Rightist Haider Out In Austria

Joerg Haider, the leader of Austria's far-right Freedom Party, said Monday he was not sad about stepping down after 14 years as party head and several months of international and domestic protest against his party's inclusion in government.

Haider announced he was stepping down in February, but the official change of office was to take place Monday at the party's congress being held in Klagenfurt, the capital of Carinthia, where Haider serves as governor. Vice Chancellor Susanne Riess-Passer has been named as his replacement.

Haider, 50, gained notoriety for his statements praising the "orderly" full employment policies of Adolf Hitler, and calling Waffen SS veterans "men of honor." He has repeatedly apologized for such remarks.

But his apologies have done little to ease diplomatic sanctions by the rest of the European Union against Austria after the Freedom Party joined a governing coalition with the conservative Austrian People's Party in February. He hopes stepping down as party head will change that.
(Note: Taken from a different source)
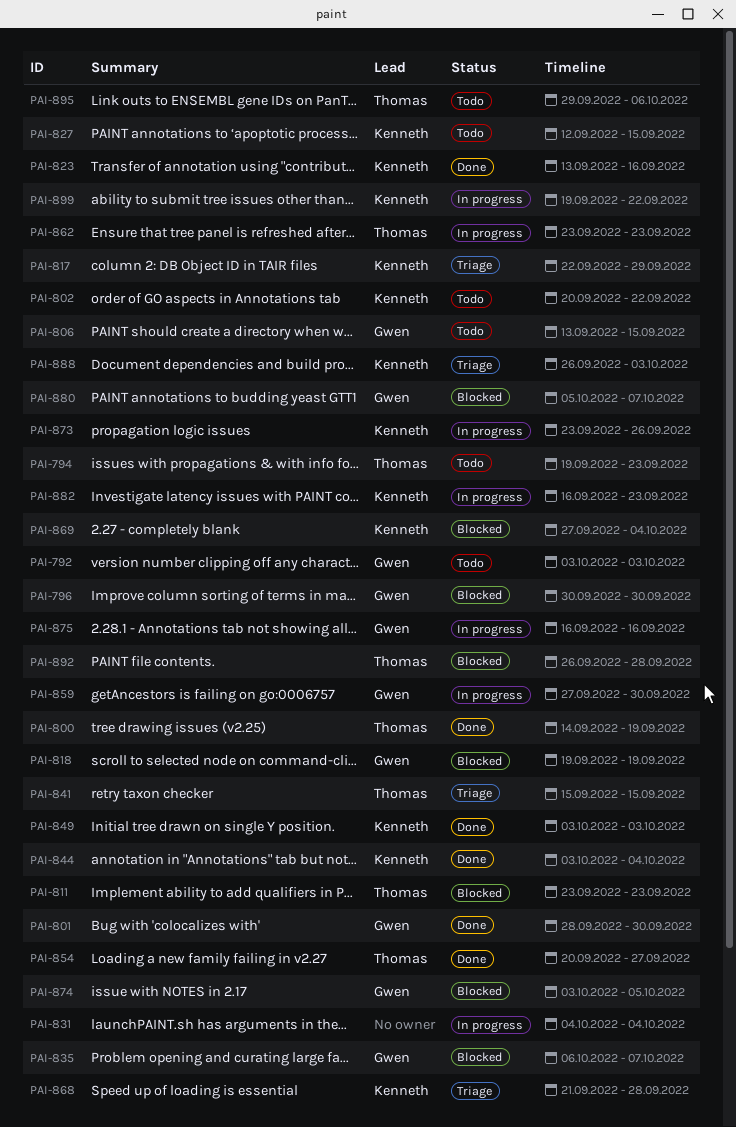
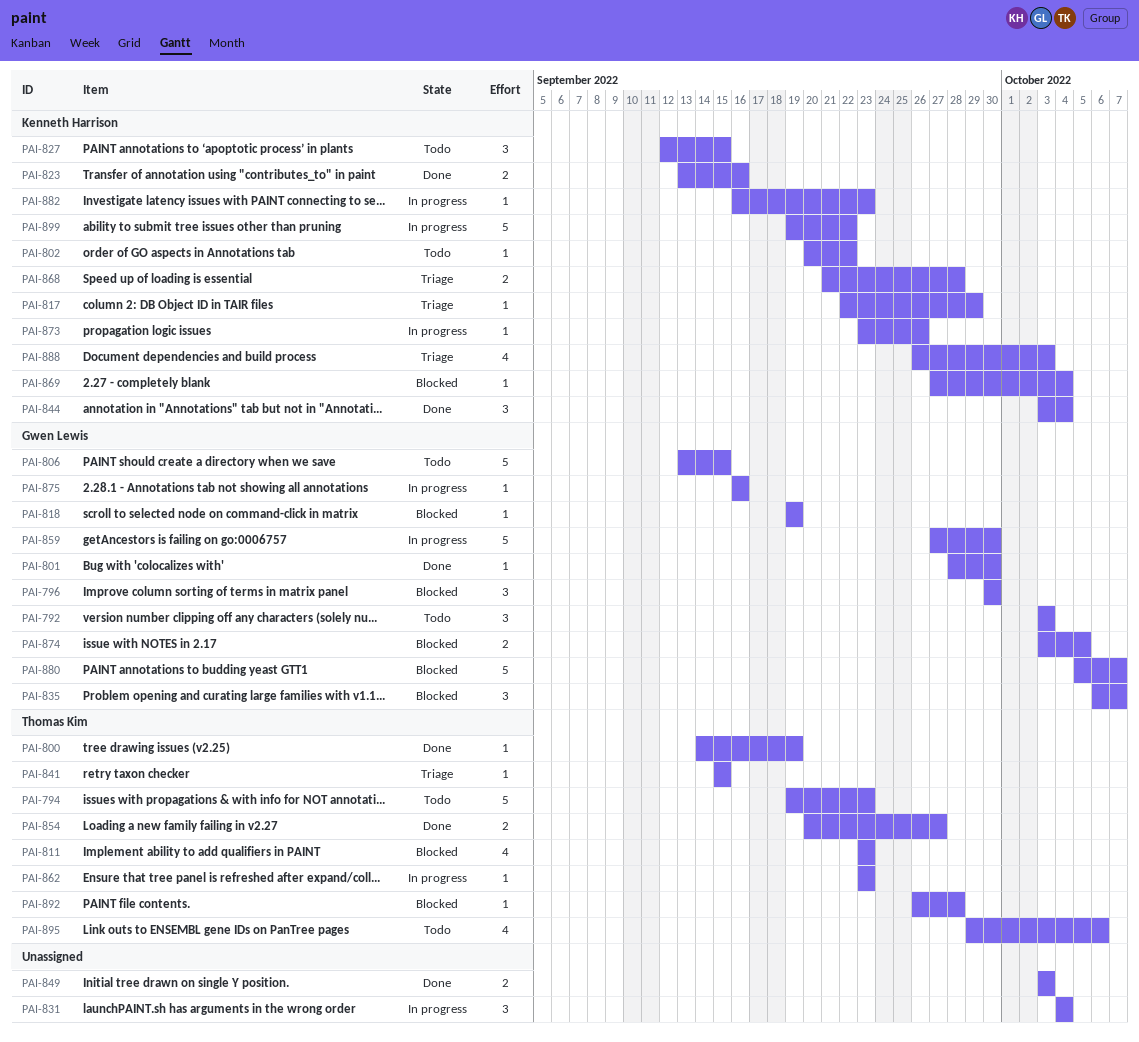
PAI-849, owner: Kenneth Harrison -> none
Speaking to local Radio Carinthia, Haider said Monday he is "not at all sad" about stepping down. He praised the Freedom Party for its success in growing from a virtually unknown political entity to Austria's second most powerful party in 14 years.

"The whole time was a success story, unlike any other party in Europe," he said. "There are many politicians, even chancellors who have left office without leaving any trace behind."

In Vienna, 80,000 people packed the vast square in front of City Hall for an anti-government demonstration led by the Socialist Party as part of its annual May Day celebration.

Carrying anti-government banners and calling for an Austria that is "Open. Democratic. Socialist," the protesters gathered briefly for speeches by Socialist leaders before disbanding peacefully.